In the chamber 401, a stage 410 made of a conductive material for mounting a wafer W as a substrate to be processed is provided. The stage 410 is provided with an electrostatic chuck for adsorbing the wafer and a temperature adjusting mechanism (not shown) for adjusting the temperature of the wafer. A columnar support 411 is provided at the bottom center of the stage 410. The lower portion of the column 411 extends downward through an insertion through hole 412 formed in the center of the bottom portion of the chamber 401.

The column 411 can be raised and lowered by an elevating mechanism (not shown), whereby the stage 410 is raised and lowered. A bellows 413 is provided between the stage 410 and the bottom of the chamber 401 so as to surround the column 411.

The feeding line 414 is connected to the stage 410 and the feeding line 414 extends downward through the inside of the support column 411. [ A bias high frequency power source 415 is connected to the feed line 414 so that a high frequency bias of, for example, 13.56 MHz is applied to the wafer W from the bias high frequency power source 415 through the stage 410 .

Support pins 416 are vertically provided on the bottom of the chamber 401 in the upward direction for example three (two shown), and the support pins 416 are provided in the bottom of the chamber 401, (Not shown). When the stage 410 is lowered, the wafer W is supported at the upper end of the support pin 416, and the wafer W can be conveyed.

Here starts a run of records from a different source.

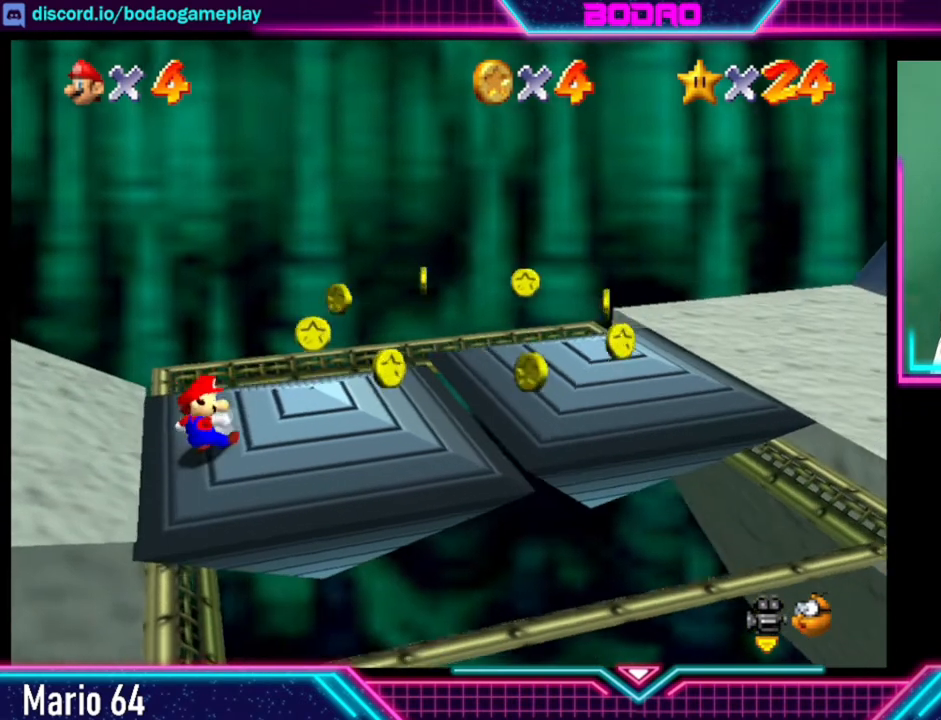
{"buttons": [], "left_stick": "center", "events": [[320, "left_stick", "center"]]}
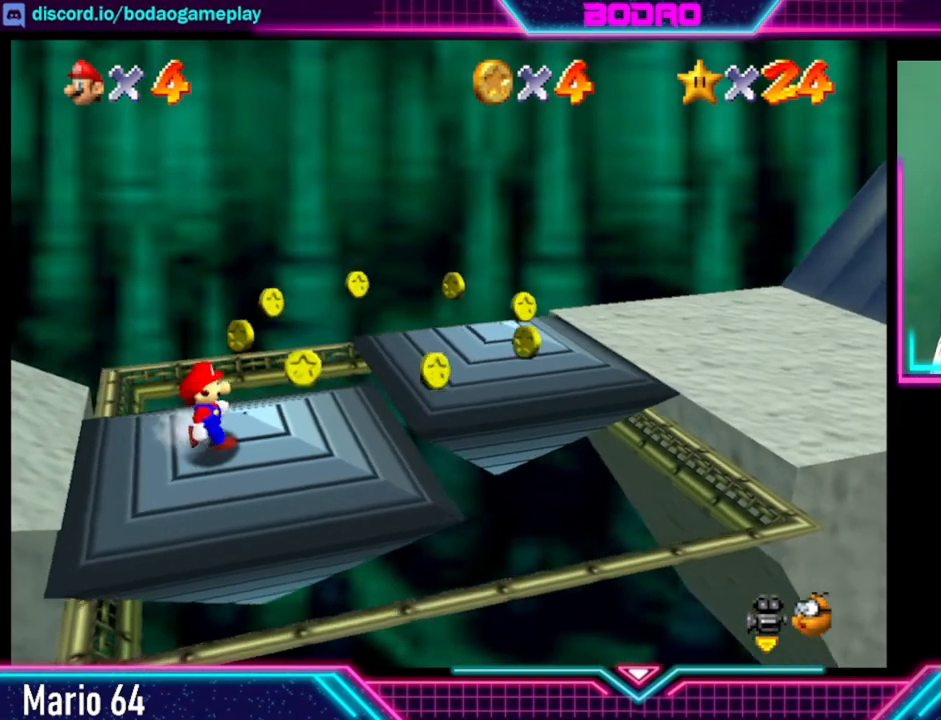
{"buttons": [], "left_stick": "center", "events": []}
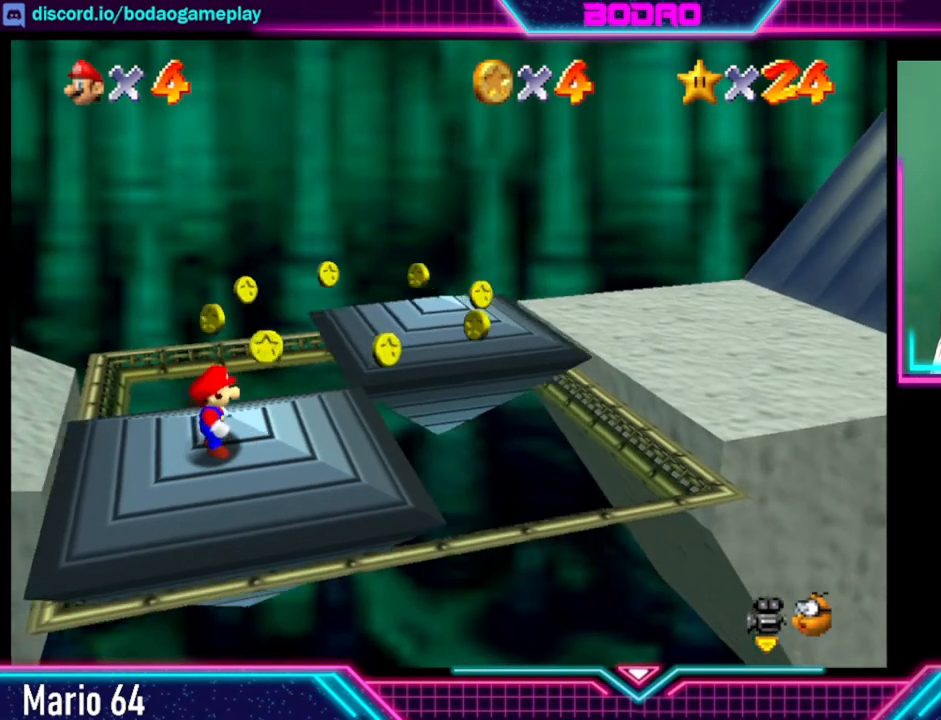
{"buttons": [], "left_stick": "center", "events": []}
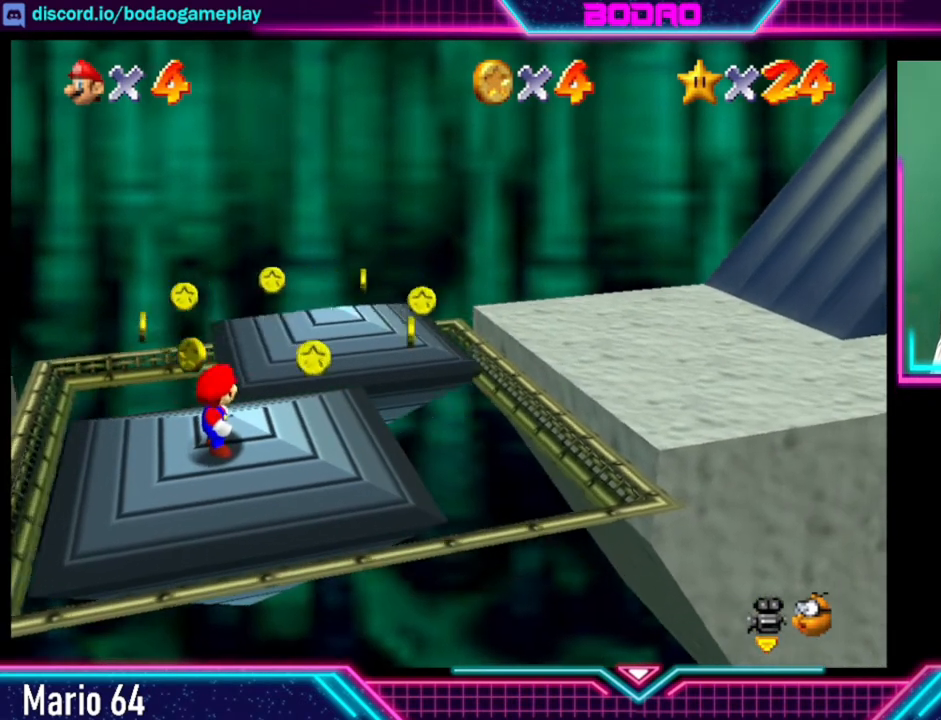
{"buttons": [], "left_stick": "center", "events": []}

A loading / unloading port 417 for loading / unloading the wafer W is formed on the lower side wall of the chamber 401, and the loading / unloading port 417 is opened / closed by the gate valve 418.

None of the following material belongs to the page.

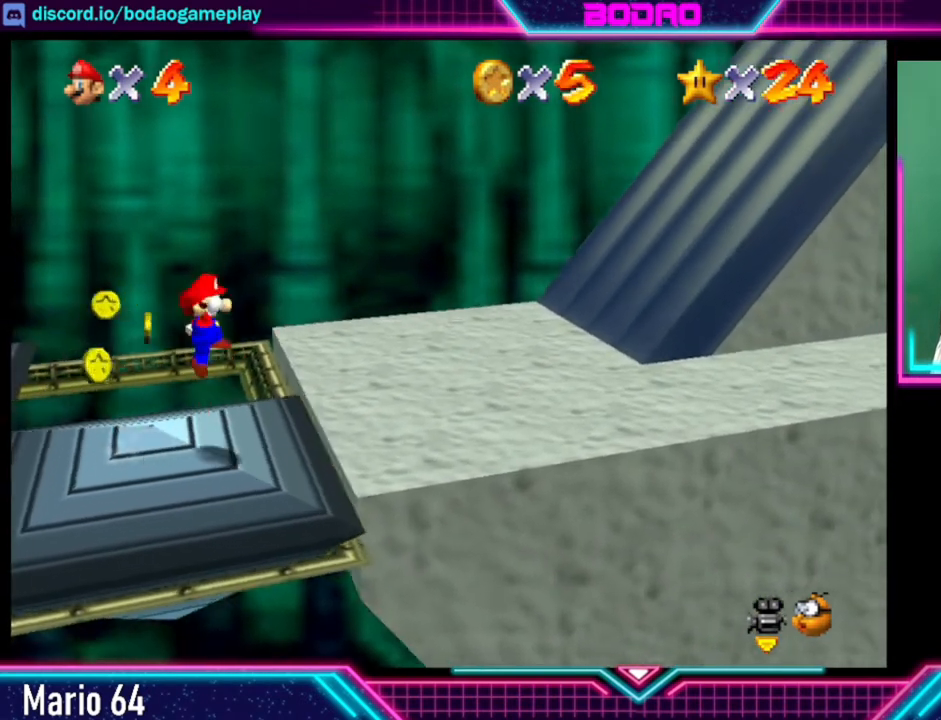
{"buttons": [], "left_stick": "right", "events": []}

A transparent plate 420 made of a dielectric material is hermetically provided on the ceiling of the chamber 401 and a plasma of Ar gas is applied to the processing space P in the chamber 401 on the upper surface side of the transparent plate 420. [ A plasma generating source 421 for generating plasma is provided. The plasma generating source 421 has an induction coil 422 provided along the upper surface of the transmitting plate 420 and a plasma generating high frequency power source 423 connected to the induction coil 422. A high frequency power of, for example, 13.56 MHz is applied to the induction coil 422 from the plasma generating high frequency power source 423 to induce an induction field in the processing space P through the transmitting plate 420.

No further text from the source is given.